What you will do:
Across the entries below, determine how many lines include the word "View". State only the resulting number.

[Records from a dataset]

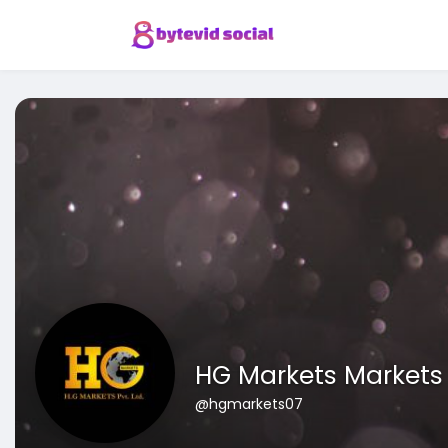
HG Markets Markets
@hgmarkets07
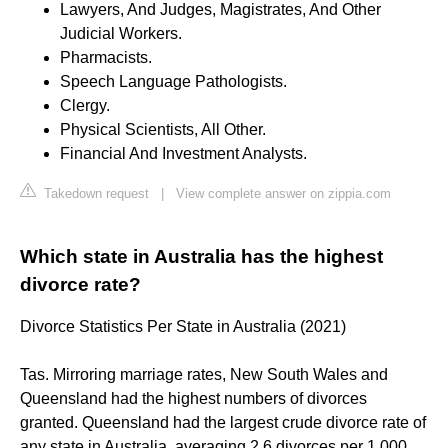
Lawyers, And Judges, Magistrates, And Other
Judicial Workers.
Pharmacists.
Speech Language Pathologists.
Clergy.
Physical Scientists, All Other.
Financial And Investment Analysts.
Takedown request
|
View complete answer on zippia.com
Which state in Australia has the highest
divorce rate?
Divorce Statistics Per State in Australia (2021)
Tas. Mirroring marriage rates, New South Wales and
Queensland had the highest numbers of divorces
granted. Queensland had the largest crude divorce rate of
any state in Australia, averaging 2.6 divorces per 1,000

* * *

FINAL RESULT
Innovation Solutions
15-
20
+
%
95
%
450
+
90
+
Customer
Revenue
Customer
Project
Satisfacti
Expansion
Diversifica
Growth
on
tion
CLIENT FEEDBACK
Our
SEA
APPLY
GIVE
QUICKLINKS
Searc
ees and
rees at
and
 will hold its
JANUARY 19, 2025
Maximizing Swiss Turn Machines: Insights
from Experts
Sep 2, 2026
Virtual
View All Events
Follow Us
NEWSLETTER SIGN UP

Response to the task:
2